À Espera de Godot, de Samuel Beckett

«VLADIMIR: O que é que eu estava a dizer? Podíamos começar por aí.
ESTRAGON: O que estavas a dizer quando?
VLADIMIR: Mesmo ao princípio.
ESTRAGON: Ao princípio do QUÊ?
VLADIMIR: Do fim da tarde… eu estava a dizer… eu estava a dizer…
ESTRAGON: Não sou historiador.
VLADIMIR: Espera… nós abraçámo-nos… estávamos contentes… contentes… o que é que fazemos agora que estamos contentes… continuamos à espera… à espera… deixa me pensar… está quase… continuamos à espera… agora que estamos contentes… deixa cá ver… ah! A árvore!
ESTRAGON: A árvore?
VLADIMIR: Não te lembras?
ESTRAGON: Estou cansado.
VLADIMIR: Repara nela.
(Olham para a árvore.)
ESTRAGON: Não vejo nada.
VLADIMIR: Então, ontem estava toda preta e despida. E agora está coberta de folhas.
ESTRAGON: Folhas?
VLADIMIR: Numa só noite.
ESTRAGON: Deve ser a primavera.
VLADIMIR: Mas numa só noite!
ESTRAGON: Estou a dizer-te que ontem não estivemos aqui. Foi mais um dos teus pesadelos.
VLADIMIR: Então, onde é que tu achas que estivemos ontem?

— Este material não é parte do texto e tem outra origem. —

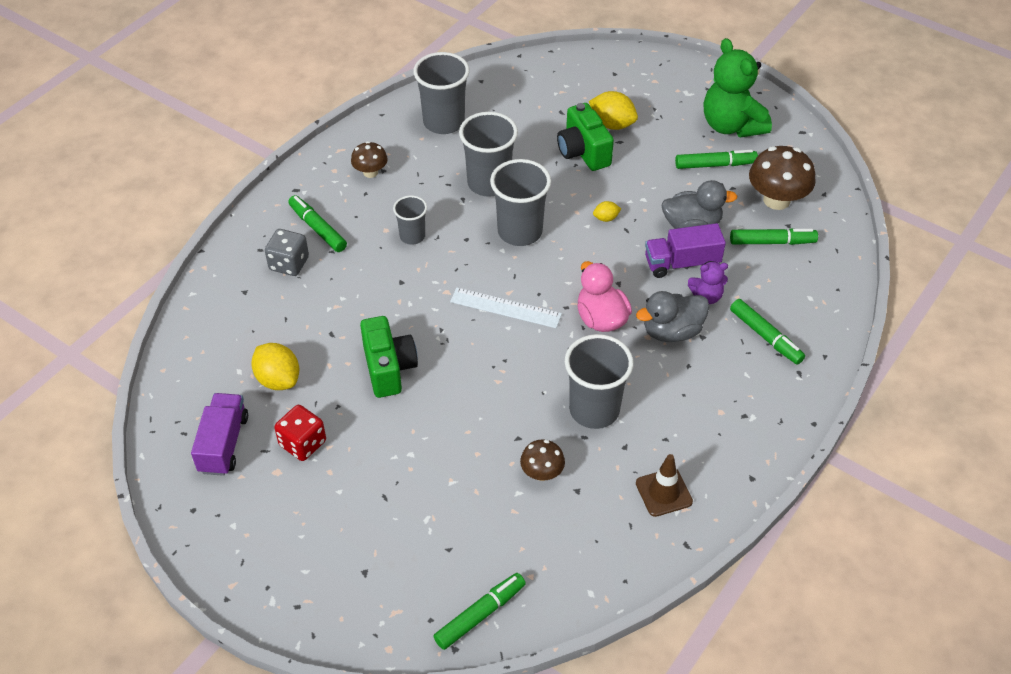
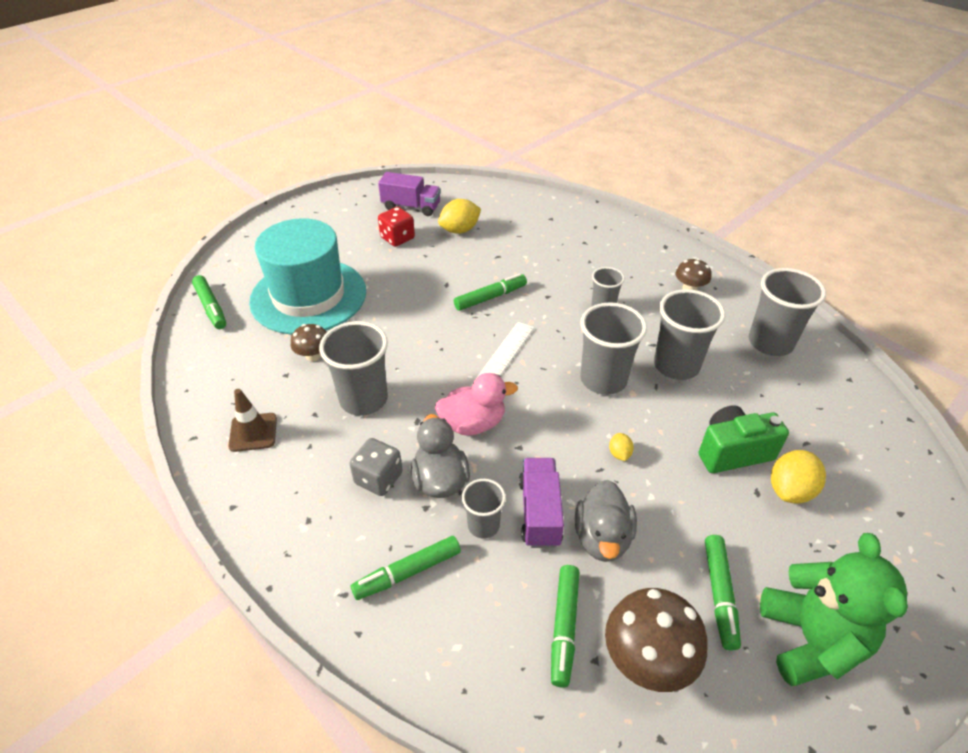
camera: 100 degrees right, 5 degrees down
grey dice [265,229,309,276] -> grey dice moved to [349,438,403,496]
green marker [288,195,347,252] -> green marker moved to [454,273,527,311]
green camera [360,316,418,398] -> none
purple teddy bear [688,261,728,304] -> grey cup [462,479,506,539]
green teddy bear [704,38,772,138] -> green teddy bear turned 105 degrees clockwise [760,533,908,686]
none -> turquoise hat [249,218,366,335]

ESTRAGON: Como é que queres que eu saiba? Num outro compartimento. O que não falta é vazio.
VLADIMIR: (seguro de si) Muito bem. Não estivemos aqui ontem à tarde. Então o que é que fizemos ontem à tarde?
ESTRAGON: Fizemos?
VLADIMIR: Tenta lembrar-te.
ESTRAGON: Fizemos?… Devemos ter tagarelado.
VLADIMIR: (controlando-se) Sobre o quê?
ESTRAGON: Oh… sobre isto e sobre aquilo, acho eu, nada em especial. (Seguro.) Pois, agora já me lembro, passámos a tarde de ontem a tagarelar sobre nada em especial. Isto já dura há
meio século.»


A edição Cotovia "À Espera de Godot", de Samuel Beckett, é uma tradução de José Maria Vieira Mendes. A peça estreou em Portugal em 1959, numa encenação de Francisco Ribeiro (Ribeirinho), no Teatro da Trindade.